Before anything else: Whatever you are feeling right now — fear, confusion, guilt, anger at the doctor who said nothing — all of it is normal. And this is not life-threatening. Your child is not in danger. You have time to find answers, and you will find them.

What you probably just experienced

Here is what often happens: a nurse notices something about the hand. Her face changes. Maybe she says something, maybe she doesn't. A doctor comes in, examines the baby, and says something like "everything looks great" — because they genuinely don't know what they're looking at, and they don't want to alarm you about something they can't explain.

You leave the hospital with a baby, a car seat, and no answers. Just a feeling you can't shake and a Google search you don't know how to start.

This is how most families begin.

The condition that may explain what you are seeing is called Poland anomaly. Most doctors have never seen it. Most parents have never heard of it. The average family goes 14 years before receiving a formal diagnosis — not because it is hard to identify once someone is looking for it, but because almost no one is looking for it.

You found it faster. That matters.

What Poland anomaly looks like at birth

Poland anomaly is the absence or underdevelopment of the pectoral muscle on one side of the chest. It almost always involves the hand on the same side. The hand may be noticeably smaller than the other, with shortened fingers, fingers that appear fused or webbed, or all of the above.

The chest muscle difference is usually not visible in a newborn — there is not enough muscle definition yet for absence to be obvious. What parents and nurses notice first is almost always the hand.

Poland anomaly is not life-threatening. It is not progressive — it does not get worse as your child grows. It is not caused by anything that happened during pregnancy. And it was almost certainly not visible on the sonograms, because soft tissue differences like this are among the hardest things to detect on prenatal imaging. Missing it is not a failure of care. It is a known limitation.

Does this sound like what you're seeing? A smaller hand, shortened or fused fingers, on one side of the body — often the left. If so, Poland anomaly is the most likely explanation, and this site is built specifically for you. Use the symptom checker if you want to walk through it step by step, or keep reading.

The most important thing you can do right now

Call your pediatrician and ask for a specific referral. Not just "a specialist" — that phrase will get you into a general queue that can take six months to a year. Ask for this:

"We believe our child may have Poland anomaly. I'd like a referral to a pediatric congenital hand specialty clinic or a pediatric hand surgery program."

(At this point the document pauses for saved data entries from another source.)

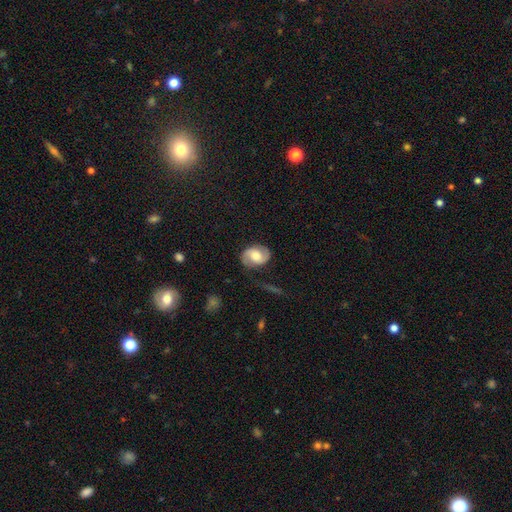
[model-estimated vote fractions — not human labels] This is likely a featured or disk galaxy (68%). It is clearly not viewed edge-on (97%). Bar: possibly no (47%). Spiral arm pattern: clearly yes (92%). Spiral arm count: clearly 2 (90%). Spiral winding: possibly medium (48%). Central bulge: possibly moderate (58%). Merging: likely none (79%).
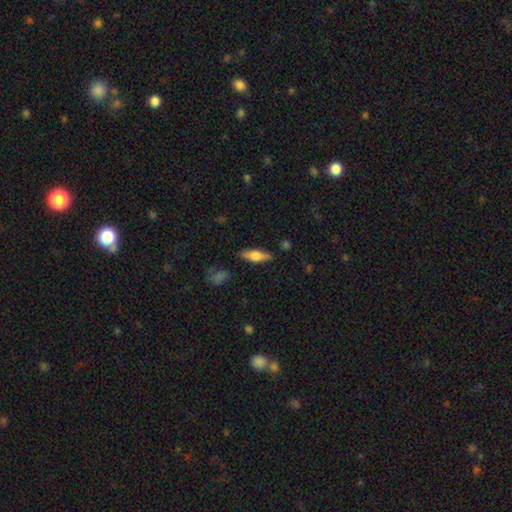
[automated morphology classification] Smooth or featured? Predicted: smooth (p=0.58). How rounded? Predicted: cigar-shaped (p=0.52). Merging? Predicted: none (p=0.86).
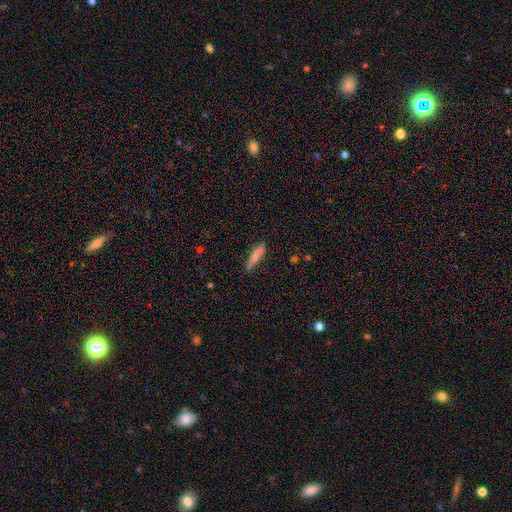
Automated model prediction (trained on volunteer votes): Smooth or featured? Predicted: smooth (p=0.75). How rounded? Predicted: cigar-shaped (p=0.83). Merging? Predicted: none (p=0.82).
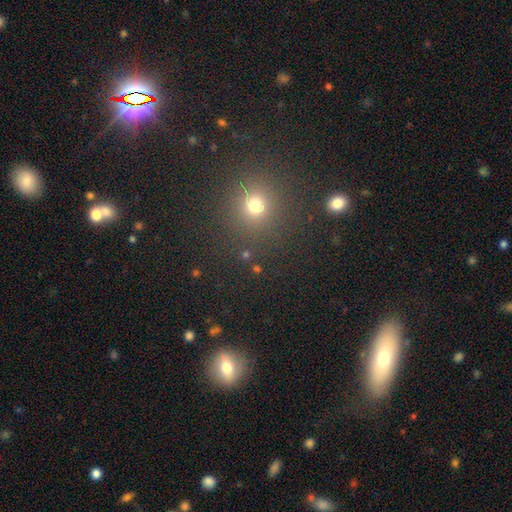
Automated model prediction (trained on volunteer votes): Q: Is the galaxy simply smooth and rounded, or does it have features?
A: smooth — 51%.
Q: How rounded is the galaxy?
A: round — 90%.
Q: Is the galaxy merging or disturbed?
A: none — 89%.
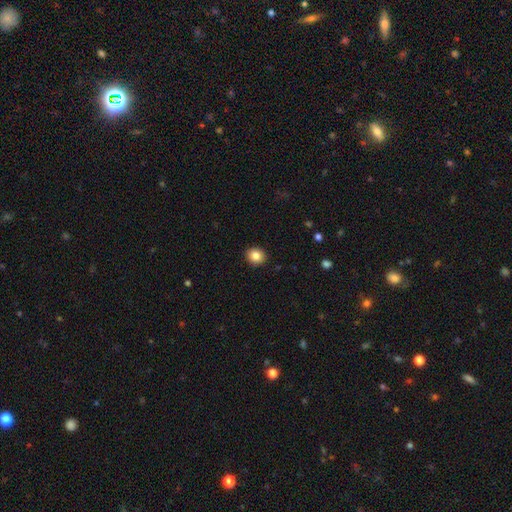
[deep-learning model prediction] Q: Smooth or featured?
A: smooth (84%); runner-up: star or artifact (9%)
Q: How rounded?
A: round (72%); runner-up: in between (27%)
Q: Merging?
A: none (91%); runner-up: minor disturbance (6%)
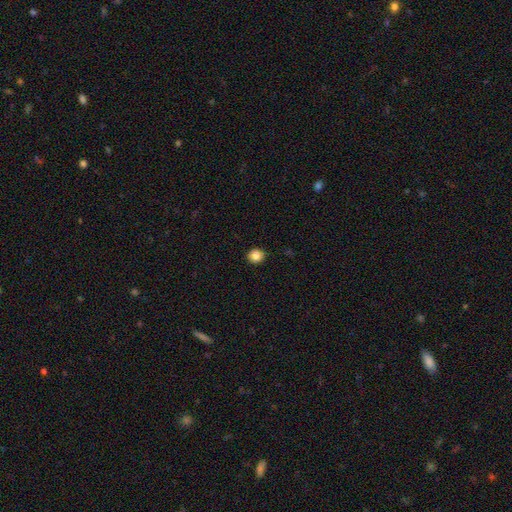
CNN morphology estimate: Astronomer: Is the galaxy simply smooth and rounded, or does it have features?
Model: smooth — 85%.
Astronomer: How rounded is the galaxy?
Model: round — 83%.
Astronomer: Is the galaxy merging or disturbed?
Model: none — 92%.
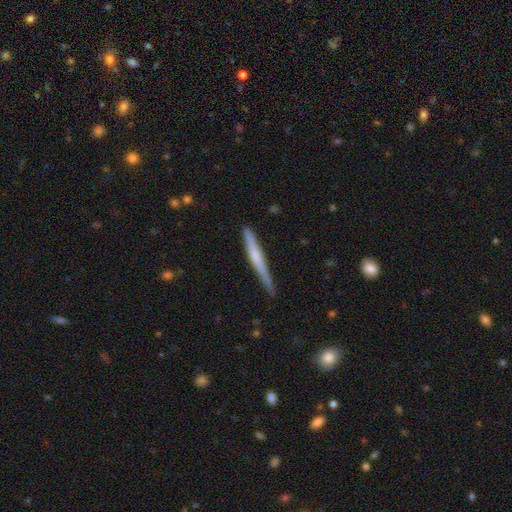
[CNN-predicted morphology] A smooth galaxy with no disk features (48%).

Vote fractions:
- Smooth or featured? smooth: 48% / featured or disk: 46% / star or artifact: 6%
- Merging? none: 74% / minor disturbance: 21% / major disturbance: 3% / merger: 2%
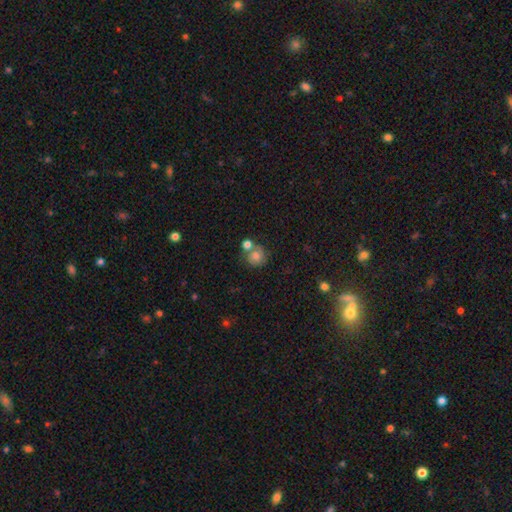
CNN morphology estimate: Overall: smooth (72%). How rounded: round (85%). Merging: none (50%; merger 32%).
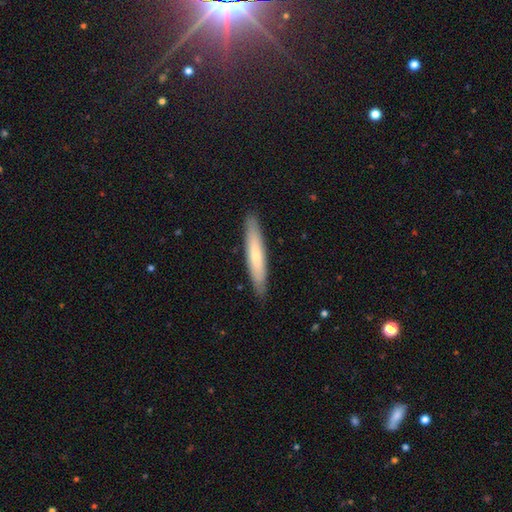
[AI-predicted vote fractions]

That specificity matters. A referral to the right specialty clinic gets you to a team that handles congenital differences — including Poland anomaly — regularly. That team can coordinate the next steps, including the genetics appointment that leads to a formal diagnosis, far faster than navigating each piece separately.

The word "plastics" may come up. Pediatric plastic surgery sounds alarming when your baby is days old — it sounds like it belongs in a different conversation entirely. But pediatric plastic surgery is the medical specialty that owns congenital differences. It is not cosmetic. It is the door into the right part of the system. Go through it.

What you will not get right away — and why that is okay

You will not leave your first pediatrician appointment with a diagnosis code or a treatment plan. A formal Poland anomaly diagnosis requires a geneticist, and that appointment happens through the specialty clinic pathway, not directly. With the right referral, most families have a formal diagnosis within two to three months. Without it, the process often takes much longer.

The uncertainty of not having a name — of going home and answering "we don't know yet" when family asks — is genuinely hard. It is also temporary. And the most useful thing you can do in that window is get the right referral in motion and read.

This site is where to read. The pages below are written for exactly your situation, in the order you probably need them:

  • What Is Poland Anomaly? — the full picture, written plainly
  • What Causes It? — including the question about whether anything in pregnancy caused this (it didn't)
  • Getting a Diagnosis — the full pathway, what to say to your pediatrician, what to bring to your first specialist appointment
  • Just Found Out — for after you have a name and are figuring out the next 90 days
  • Find a Specialist — 133 providers searchable by state, including pediatric hand surgery programs and no-cost care through the Shriners Network

About the hand

If you are like most parents in this moment, the hand is where your fear lives. The chest difference is abstract — you can't see it yet. The hand is right there. And the questions are immediate: Will they be able to grip? Use both hands? Do ordinary things?

The honest answer is that no one can tell you tonight, and that the range of outcomes is genuinely wide. Some children with Poland anomaly have hand differences that never require treatment and never limit what they can do. Others benefit from hand surgery — typically done before school age — that meaningfully improves function. A pediatric hand surgeon will be able to give you a realistic picture after examining your child.

What families who have been through this consistently say is that children adapt in ways that exceed what parents imagined was possible. That is not a platitude. It is reported, repeatedly, by people who sat exactly where you are sitting right now.

One thing that needs to be said directly: Nothing you did caused this. Poland anomaly results from a brief, random disruption to blood flow around week 6 of pregnancy — before most women even know they are pregnant. There is no known trigger. It cannot be predicted or prevented. The question of what you did wrong has a scientific answer, and the answer is nothing.